• _Written instruction_
Rewrite the lines of the material below, substituting "bounding box" for "bbox" and leaving everything else unchanged.

Element position data

%%

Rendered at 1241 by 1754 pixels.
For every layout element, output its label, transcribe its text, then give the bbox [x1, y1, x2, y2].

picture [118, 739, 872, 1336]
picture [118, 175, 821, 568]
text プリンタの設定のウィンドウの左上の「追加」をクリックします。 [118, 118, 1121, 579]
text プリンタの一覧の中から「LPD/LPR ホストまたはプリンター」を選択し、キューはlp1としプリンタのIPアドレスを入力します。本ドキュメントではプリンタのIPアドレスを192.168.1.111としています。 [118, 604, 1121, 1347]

%%

• _Solution to this task_
Rendered at 1241 by 1754 pixels.
For every layout element, output its label, transcribe its text, then give the bounding box [x1, y1, x2, y2].

picture [118, 739, 872, 1336]
picture [118, 175, 821, 568]
text プリンタの設定のウィンドウの左上の「追加」をクリックします。 [118, 118, 1121, 579]
text プリンタの一覧の中から「LPD/LPR ホストまたはプリンター」を選択し、キューはlp1としプリンタのIPアドレスを入力します。本ドキュメントではプリンタのIPアドレスを192.168.1.111としています。 [118, 604, 1121, 1347]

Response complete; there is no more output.